To mark the 100th anniversary of Captain Scott's arrival at the South Pole in 1912, Laughton led an expedition to ski the Last Degree to the South Pole. When they reached the Pole Laughton organised the first official game of cricket there with the British team winning by two wickets against the "rest of the world" in this commemorative game

===Bering Strait===
In the winter of 2016 Neil Laughton and James Bingham attempted to make a crossing of the Bering Strait. The ice was too thin to walk on and would not support their weight, but nor was it possible to paddle through on kayaks. They began to drift north in the ice into open ocean and had to be rescued airlifted from the ice by a United States Coast Guard helicopter who airlifted them from the ice.

=== Amazon ===
In May 2022 Laughton led an expedition in the Peruvian Amazon to travel 260 km on the Yanayaka River. The team completed their journey from Dorado Lake to Nauta at the confluence of the Ucayali and Maranon rivers on standup paddle boards. The expedition raised money for several charities including Prostate UK. This led to Laughton being tested and subsequently treated for prostate cancer in May 2023, from which he made a full recovery.

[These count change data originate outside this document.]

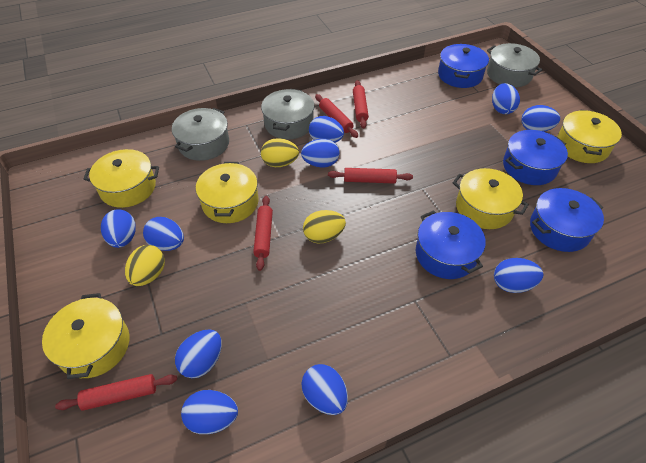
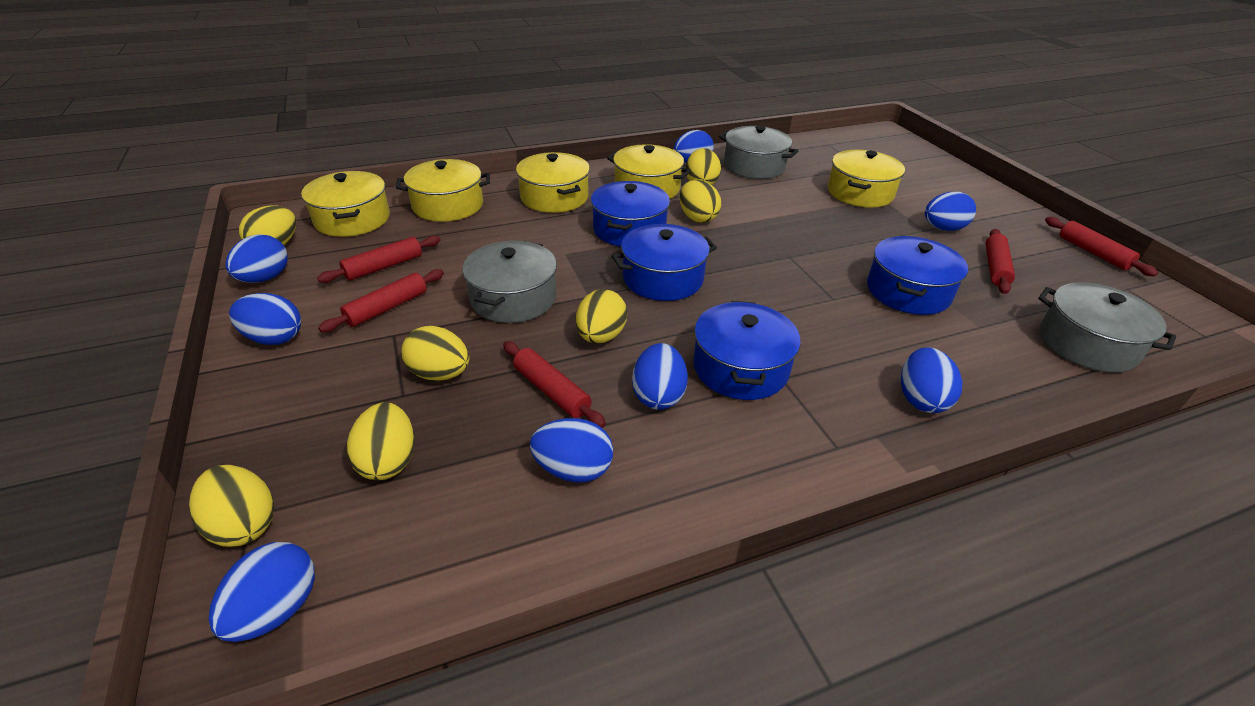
blue egg: [101,209,136,248] [143,217,184,251] [175,329,222,378] [181,390,238,434] [301,139,339,167] [301,364,348,415] [309,116,344,143] [492,83,520,114] [494,258,543,293] [521,105,560,132] = 10 -> [209,542,315,642] [225,234,288,283] [229,293,301,345] [530,418,613,483] [632,343,688,410] [674,130,714,163] [901,347,962,413] [925,192,976,231] = 8
yellow egg: [125,245,165,286] [261,138,299,167] [303,210,346,243] = 3 -> [189,465,274,547] [239,205,296,245] [347,402,415,480] [401,326,469,381] [576,289,627,344] [680,180,721,223] [686,148,721,185] = 7

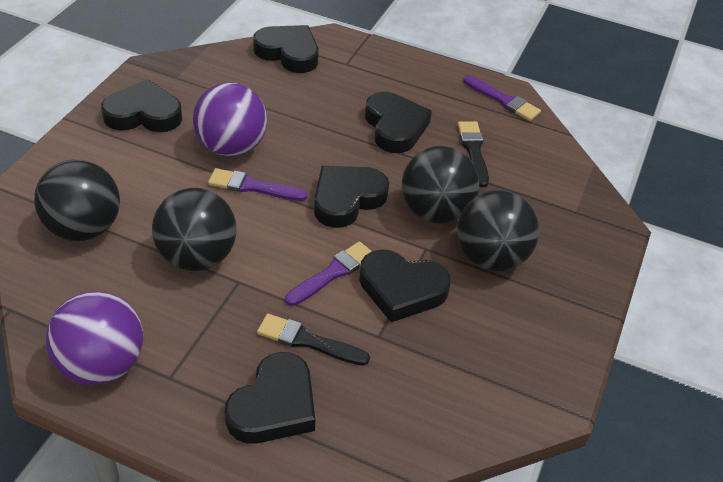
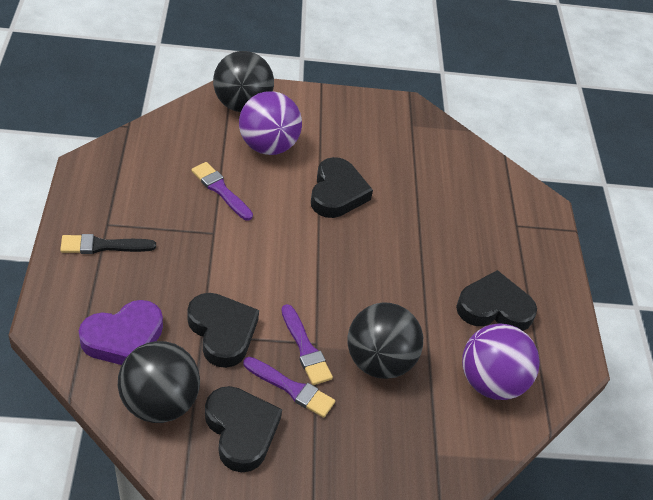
black ball: [34,160,120,241] [152,188,237,271] [402,146,479,224] [458,190,539,271] = 4 -> [118,341,200,423] [213,51,274,112] [347,302,423,379] = 3
black brush: [257,314,370,366] [458,121,489,187] = 2 -> [60,234,156,254] = 1
black heart: [101,79,182,132] [225,352,315,444] [253,25,319,73] [314,166,389,228] [359,249,451,322] [365,92,432,153] = 6 -> [187,293,259,368] [205,386,282,473] [311,157,373,218] [456,270,537,331] = 4
purple heart: none = 0 -> [79,300,163,365] = 1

=== World's Highest Bike Ride ===
Laughton's first attempt to achieve the Guinness World Record for the highest altitude bike ride on Mt Putha Hiunchuli, the 95th highest mountain in the world in October 2022 had to be abandoned due to adverse weather conditions. Laughton returned in September 2024 and he and Nima Kanchha Sherpa reached the summit on 18 September where they rode their bikes to set a new high altitude record of 7,246 m (23,772 ft). A second Guinness World Record was achieved during this expedition, for the highest altitude playing a board/party game at 6,216 m (20,393 ft) for a chess game between Laughton and Tim Maw.